【都市部で輝くSUV】ボルボXC40リチャージPHEVへ試乗 システム総合262ps

2020.03.17

サマリー

高い人気を各国で得ているボルボXC40。その人気を後押しするであろう、プラグイン・ハイブリッド版が英国にもやって来ました。すべてのドライバーがメリットを受けられるわけではないとしつつ、評価は上々といえそうです。

もくじ

最大45kmを電気の力だけで走行可能
秀逸なデザインは従来どおり
最も輝くのは都市部での移動
ボルボXC40リチャージ・プラグイン・ハイブリッドT5のスペック

最大45kmを電気の力だけで走行可能

text:Simon Davis(サイモン・デイビス)
translation:Kenji Nakajima(中嶋健治)

 
思わず好奇心をそそられる、プラグイン・ハイブリッド版のボルボXC40リチャージ。だが、必ずしもメーカーにとっては、喜ばしい側面だけではない。

EUの掲げる厳しい二酸化炭素排出量の削減目標は、2020年から有効となる。PHEVは、自動車メーカーにとって、量産モデルの平均のCO2排出量を減らす確実な方法といえる。

ボルボXC40リチャージ・プラグイン・ハイブリッドT5(英国仕様)
ボルボXC40リチャージ・プラグイン・ハイブリッドT5(英国仕様)

従来的な内燃エンジンから純EVへと移行する足がかりにもなる。一方で2035年以降すべての新車は排気ガスを出していけないのなら、膨大な開発費用を掛けても、PHEV技術はすぐに役に立たないモノにもなり得るということ。

とはいえ、少なくとも、PHEV版XC40リチャージのアピール力は強い。82psの電気モーターと、10.7kWhのバッテリーを搭載することで、このXC40は最大45kmの距離を電気の力だけで走行できる。

電気がなくなれば、180psの3気筒ターボエンジンが目覚め、フロントタイヤを駆動する。こまめに充電さえすれば、1750kgもあるSUVを、わずかなエネルギー代だけで走らせることが可能となる。

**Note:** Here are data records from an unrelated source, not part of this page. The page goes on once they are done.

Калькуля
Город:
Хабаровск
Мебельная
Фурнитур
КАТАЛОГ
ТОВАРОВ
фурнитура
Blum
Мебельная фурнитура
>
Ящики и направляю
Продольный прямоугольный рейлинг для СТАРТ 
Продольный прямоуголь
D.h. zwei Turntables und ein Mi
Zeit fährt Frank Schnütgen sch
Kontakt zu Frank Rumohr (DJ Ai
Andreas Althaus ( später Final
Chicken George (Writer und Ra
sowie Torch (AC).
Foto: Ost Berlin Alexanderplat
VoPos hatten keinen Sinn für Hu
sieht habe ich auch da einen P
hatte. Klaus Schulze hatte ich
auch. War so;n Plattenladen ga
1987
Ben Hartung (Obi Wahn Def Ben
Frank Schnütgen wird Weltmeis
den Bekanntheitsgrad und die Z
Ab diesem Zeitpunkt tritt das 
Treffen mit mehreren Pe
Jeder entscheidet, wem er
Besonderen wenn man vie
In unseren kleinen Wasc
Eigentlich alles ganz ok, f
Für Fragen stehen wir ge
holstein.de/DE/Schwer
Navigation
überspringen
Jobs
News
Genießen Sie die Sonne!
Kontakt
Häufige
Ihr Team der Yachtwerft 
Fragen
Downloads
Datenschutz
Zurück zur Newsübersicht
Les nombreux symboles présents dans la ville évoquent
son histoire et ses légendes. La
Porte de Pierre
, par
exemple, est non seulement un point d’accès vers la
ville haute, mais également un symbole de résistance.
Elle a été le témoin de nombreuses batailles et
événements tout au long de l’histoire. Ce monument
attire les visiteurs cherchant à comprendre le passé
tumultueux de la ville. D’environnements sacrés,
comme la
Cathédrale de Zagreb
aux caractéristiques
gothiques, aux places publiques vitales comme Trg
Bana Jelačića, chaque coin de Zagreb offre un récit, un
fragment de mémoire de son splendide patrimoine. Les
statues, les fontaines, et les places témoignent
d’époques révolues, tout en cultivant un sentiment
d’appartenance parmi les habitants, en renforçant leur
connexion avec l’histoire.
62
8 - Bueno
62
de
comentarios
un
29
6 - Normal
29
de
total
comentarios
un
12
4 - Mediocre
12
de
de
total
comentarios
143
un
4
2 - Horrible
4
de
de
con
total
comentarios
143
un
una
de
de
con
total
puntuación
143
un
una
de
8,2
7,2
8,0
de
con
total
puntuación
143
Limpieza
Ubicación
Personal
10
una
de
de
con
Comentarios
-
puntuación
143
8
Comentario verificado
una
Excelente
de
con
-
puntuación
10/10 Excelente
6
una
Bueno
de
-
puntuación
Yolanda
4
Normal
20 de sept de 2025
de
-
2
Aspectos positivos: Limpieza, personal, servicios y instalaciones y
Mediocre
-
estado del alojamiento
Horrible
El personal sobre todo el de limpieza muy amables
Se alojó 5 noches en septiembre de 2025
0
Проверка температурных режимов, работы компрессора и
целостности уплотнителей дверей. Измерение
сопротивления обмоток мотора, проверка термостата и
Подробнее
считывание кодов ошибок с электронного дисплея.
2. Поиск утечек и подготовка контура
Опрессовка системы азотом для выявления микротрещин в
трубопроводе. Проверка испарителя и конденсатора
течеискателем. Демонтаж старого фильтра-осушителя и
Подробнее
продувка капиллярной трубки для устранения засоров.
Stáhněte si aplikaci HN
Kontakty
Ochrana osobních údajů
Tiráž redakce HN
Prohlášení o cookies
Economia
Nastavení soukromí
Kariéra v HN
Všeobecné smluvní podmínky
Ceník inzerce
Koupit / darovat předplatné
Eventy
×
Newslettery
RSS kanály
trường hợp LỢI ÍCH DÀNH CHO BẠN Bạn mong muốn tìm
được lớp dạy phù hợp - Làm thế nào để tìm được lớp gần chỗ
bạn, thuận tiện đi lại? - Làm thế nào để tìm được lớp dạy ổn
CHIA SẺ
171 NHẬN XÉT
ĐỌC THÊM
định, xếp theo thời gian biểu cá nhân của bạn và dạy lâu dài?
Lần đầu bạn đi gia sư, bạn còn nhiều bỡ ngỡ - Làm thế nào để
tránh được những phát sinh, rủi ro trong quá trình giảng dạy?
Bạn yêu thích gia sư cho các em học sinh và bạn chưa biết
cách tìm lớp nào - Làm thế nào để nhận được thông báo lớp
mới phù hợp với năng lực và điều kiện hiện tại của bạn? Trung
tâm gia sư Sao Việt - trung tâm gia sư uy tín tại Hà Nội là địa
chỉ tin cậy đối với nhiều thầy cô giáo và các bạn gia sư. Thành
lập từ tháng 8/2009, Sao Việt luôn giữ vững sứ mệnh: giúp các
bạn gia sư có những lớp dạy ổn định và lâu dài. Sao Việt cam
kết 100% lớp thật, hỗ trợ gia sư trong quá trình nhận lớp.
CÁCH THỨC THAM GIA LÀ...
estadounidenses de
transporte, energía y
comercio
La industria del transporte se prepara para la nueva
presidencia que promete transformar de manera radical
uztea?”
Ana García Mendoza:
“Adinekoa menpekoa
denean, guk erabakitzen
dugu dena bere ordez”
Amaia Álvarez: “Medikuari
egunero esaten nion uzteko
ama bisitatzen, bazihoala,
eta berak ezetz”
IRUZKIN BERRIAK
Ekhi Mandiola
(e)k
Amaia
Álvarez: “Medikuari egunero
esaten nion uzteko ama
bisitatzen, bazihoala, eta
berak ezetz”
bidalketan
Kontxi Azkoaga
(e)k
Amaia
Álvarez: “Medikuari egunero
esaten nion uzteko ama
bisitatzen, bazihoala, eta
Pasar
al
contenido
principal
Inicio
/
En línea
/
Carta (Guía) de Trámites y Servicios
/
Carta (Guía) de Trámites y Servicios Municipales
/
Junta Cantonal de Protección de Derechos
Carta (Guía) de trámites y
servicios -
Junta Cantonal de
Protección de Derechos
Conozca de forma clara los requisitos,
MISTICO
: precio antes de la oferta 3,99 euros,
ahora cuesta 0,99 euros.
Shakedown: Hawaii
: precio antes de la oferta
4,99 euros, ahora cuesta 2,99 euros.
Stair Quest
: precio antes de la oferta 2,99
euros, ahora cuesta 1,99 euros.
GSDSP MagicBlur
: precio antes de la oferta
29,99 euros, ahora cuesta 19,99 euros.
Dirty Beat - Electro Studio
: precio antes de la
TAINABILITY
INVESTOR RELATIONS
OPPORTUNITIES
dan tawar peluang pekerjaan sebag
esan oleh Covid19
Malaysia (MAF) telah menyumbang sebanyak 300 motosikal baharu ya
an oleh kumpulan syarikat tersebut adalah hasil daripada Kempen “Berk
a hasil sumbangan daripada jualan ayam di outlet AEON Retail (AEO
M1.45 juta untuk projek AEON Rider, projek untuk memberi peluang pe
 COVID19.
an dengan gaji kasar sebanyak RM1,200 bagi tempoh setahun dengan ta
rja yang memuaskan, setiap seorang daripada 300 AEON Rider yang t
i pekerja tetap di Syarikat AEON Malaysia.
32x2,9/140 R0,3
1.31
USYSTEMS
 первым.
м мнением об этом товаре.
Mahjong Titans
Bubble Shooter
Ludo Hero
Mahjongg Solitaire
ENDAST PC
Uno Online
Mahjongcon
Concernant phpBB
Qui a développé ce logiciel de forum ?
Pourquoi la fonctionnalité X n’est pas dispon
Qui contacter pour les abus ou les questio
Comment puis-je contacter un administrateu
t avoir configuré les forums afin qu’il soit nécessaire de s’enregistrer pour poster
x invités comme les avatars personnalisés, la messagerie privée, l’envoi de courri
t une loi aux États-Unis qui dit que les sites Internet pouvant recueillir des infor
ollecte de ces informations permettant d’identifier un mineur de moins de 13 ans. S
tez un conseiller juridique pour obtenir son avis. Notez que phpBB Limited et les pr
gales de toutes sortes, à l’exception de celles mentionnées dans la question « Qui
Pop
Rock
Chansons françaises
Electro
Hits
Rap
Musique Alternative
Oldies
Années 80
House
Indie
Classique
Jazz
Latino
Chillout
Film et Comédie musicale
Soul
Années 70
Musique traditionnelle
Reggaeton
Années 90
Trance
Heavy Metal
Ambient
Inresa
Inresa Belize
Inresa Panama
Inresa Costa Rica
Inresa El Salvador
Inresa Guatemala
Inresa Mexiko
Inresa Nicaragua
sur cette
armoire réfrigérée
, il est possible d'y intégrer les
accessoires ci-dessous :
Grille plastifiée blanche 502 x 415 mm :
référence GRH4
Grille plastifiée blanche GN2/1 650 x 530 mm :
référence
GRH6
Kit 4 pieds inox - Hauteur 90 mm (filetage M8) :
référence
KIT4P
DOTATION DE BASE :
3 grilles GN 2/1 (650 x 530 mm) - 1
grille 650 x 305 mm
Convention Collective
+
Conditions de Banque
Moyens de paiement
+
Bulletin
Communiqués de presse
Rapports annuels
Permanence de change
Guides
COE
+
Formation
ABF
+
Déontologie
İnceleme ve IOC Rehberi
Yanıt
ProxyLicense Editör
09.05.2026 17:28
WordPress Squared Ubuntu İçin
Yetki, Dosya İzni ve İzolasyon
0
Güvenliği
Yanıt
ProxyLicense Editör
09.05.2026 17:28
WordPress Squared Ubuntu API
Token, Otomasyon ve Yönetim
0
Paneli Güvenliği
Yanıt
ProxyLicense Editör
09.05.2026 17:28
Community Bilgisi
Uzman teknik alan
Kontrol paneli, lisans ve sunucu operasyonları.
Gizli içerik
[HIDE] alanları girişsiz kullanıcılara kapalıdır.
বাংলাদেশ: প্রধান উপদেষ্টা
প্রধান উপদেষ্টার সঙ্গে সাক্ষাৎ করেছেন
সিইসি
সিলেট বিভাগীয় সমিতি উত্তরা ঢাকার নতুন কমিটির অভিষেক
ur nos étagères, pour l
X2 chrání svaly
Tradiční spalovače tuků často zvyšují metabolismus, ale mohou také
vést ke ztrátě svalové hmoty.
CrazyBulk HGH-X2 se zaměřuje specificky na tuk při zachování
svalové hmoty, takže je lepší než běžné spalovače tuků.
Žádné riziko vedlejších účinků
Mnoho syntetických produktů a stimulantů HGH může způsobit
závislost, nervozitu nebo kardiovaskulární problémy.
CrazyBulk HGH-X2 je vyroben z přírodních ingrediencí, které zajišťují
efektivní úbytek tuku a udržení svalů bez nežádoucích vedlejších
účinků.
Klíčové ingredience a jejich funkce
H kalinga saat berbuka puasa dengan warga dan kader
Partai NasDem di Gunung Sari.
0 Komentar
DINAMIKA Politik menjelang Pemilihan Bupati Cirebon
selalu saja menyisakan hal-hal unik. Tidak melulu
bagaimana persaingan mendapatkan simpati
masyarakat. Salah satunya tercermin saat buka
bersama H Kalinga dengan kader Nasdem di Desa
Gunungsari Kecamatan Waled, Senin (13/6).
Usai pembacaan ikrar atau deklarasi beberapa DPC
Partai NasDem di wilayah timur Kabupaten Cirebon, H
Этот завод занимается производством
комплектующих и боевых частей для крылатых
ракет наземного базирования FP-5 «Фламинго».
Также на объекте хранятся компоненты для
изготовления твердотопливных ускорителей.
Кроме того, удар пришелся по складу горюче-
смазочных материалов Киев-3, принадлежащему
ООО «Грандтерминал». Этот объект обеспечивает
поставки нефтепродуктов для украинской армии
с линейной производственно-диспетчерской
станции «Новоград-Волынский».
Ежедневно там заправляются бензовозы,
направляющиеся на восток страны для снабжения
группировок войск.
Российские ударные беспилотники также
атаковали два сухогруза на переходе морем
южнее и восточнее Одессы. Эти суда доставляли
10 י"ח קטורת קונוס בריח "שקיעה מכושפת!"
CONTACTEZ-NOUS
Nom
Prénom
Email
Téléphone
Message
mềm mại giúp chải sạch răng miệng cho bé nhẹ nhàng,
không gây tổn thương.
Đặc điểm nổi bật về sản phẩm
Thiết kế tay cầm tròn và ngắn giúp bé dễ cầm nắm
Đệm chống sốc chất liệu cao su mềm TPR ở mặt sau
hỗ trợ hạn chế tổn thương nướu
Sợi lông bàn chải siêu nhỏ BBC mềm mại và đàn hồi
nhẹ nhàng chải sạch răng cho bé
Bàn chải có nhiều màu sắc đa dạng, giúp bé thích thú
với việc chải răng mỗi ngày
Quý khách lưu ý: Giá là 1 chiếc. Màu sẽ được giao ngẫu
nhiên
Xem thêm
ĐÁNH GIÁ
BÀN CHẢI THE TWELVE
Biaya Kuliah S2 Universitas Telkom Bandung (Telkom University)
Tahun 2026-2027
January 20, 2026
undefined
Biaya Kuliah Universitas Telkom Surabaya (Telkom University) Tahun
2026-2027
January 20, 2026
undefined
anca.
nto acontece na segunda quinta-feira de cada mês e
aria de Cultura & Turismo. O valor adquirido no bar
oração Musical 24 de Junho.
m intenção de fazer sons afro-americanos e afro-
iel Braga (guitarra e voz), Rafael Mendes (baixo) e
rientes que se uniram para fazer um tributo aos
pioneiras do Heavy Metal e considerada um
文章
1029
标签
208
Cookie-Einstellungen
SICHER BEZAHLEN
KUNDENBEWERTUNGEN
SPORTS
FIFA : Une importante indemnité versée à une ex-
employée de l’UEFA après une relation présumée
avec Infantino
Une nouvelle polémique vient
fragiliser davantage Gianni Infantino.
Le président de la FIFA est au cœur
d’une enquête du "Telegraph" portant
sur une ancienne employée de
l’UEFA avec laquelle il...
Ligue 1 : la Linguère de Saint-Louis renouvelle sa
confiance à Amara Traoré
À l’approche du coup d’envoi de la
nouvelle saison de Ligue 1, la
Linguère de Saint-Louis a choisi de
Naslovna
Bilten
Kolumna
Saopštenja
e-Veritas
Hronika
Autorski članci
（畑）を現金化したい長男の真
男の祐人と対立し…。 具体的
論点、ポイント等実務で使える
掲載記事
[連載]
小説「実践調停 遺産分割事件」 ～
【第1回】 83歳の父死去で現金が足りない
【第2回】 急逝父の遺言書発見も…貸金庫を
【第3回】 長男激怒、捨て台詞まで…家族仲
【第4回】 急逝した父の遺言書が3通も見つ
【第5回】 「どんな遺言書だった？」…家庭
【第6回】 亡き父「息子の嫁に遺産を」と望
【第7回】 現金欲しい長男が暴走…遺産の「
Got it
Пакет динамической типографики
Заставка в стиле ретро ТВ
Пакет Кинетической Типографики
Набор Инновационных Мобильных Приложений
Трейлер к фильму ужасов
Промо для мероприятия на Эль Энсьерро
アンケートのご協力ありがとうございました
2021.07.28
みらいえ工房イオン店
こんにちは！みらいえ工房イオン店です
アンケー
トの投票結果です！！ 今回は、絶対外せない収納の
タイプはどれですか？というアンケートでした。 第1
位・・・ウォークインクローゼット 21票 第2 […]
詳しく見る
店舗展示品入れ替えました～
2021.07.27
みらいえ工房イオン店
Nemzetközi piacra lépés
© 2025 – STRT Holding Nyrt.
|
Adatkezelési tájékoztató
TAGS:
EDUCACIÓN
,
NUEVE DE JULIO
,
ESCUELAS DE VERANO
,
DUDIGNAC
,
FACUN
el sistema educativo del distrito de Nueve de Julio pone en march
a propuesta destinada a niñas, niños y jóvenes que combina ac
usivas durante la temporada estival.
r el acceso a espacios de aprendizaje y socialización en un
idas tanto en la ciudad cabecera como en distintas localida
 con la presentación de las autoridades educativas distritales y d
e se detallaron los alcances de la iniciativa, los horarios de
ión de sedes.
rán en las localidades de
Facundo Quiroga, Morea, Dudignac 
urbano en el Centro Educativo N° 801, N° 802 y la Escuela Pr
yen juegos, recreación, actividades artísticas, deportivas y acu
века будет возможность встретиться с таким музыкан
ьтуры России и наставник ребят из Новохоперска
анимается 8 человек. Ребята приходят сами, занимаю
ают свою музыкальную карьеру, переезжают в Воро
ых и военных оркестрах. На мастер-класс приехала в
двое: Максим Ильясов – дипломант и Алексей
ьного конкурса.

日本の社宅のように、英国では一般的な会社からの貸与車両の場合、税制面でも有利。このXC40リチャージのCO2排出量は、グレードによっては47g/kmと低い。同等のディーゼルやガソリンエンジンを搭載したXC40と比べると、大きなメリットが得られる。

たとえオーナーが充電をサボって、長距離を普通のクルマのようにエンジンで走らせても、税金の優遇は変わらない。納得できない部分もあるが、それが今の自動車を取り巻く世の中だ。